Despite this, 28% of Americans 50 and older are not active at all.

Get off the couch, even if it's just to walk around your block or so some light aerobic exercise.

Aim to do 2 hours and 30 minutes of exercise each week, and include weight training to keep your bones strong.

5. Focus on heart health


Heart disease is the #1 most common cause of death in America, responsible for nearly a quarter of all deaths across the country.

But even with such scary numbers, most Americans don't pay any extra attention to heart health as they age.

Your likelihood of having a heart attack or stroke gets even higher after age 50, so there's good reason to protect yourself.

Start exercising, cut down on carbs and sugar, and study the little-known symptoms of a heart attack so you know what to watch for.
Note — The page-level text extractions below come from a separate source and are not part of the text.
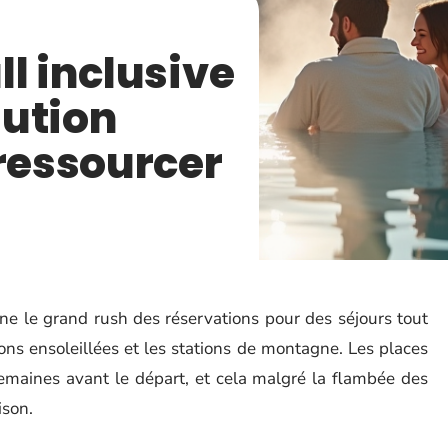
l inclusive
lution
 ressourcer
nne le grand rush des réservations pour des séjours tout
ons ensoleillées et les stations de montagne. Les places
 semaines avant le départ, et cela malgré la flambée des
ison.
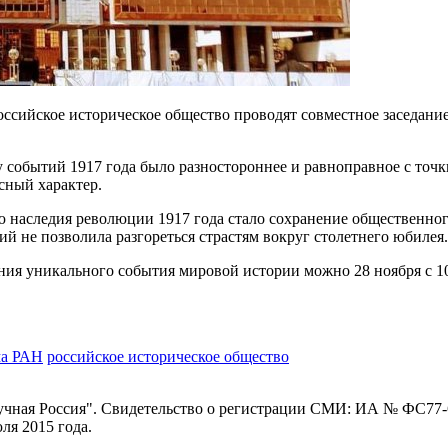
Российское историческое общество проводят совместное заседани
событий 1917 года было разностороннее и равноправное с точки
сный характер.
наследия революции 1917 года стало сохранение общественного
й не позволила разгореться страстям вокруг столетнего юбилея.
ия уникального события мировой истории можно 28 ноября с 10 
ма РАН
российское историческое общество
ная Россия". Свидетельство о регистрации СМИ: ИА № ФС77-62
я 2015 года.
Check out tip 6 & 7 to make sure you stay in tip top shape...

6. Look after your skin


Hey, your looks are an important part of your health too.

Your skin depends on a hormone called collagen, and your body's collagen levels actually start dropping in your 20s.

But it's not to late to give your body a collagen boost.

Smoking, sunbathing, unhealthy food, and stress all damage your skin, so avoid them as much as possible.

Try to drink a good amount of water each day, and take your daily vitamins.

Consult a dermatologist if you want some extra help, but a healthy lifestyle creates healthy skin.

7. Respect your eyes


So many people can't enjoy the independence and freedom of retirement because of their bad eyesight.

As you get older, parts of your eye naturally begin to break down and weaken.

Conditions like floaters, cataracts, night blindness, and eye pain also become more common.

But small, important changes can help protect your eyes for life.

Smoking and staring at your cell phone both damage your eyes.

Meanwhile, a healthy diet full of fish, leafy greens, and eggs will give your eyesight a natural boost.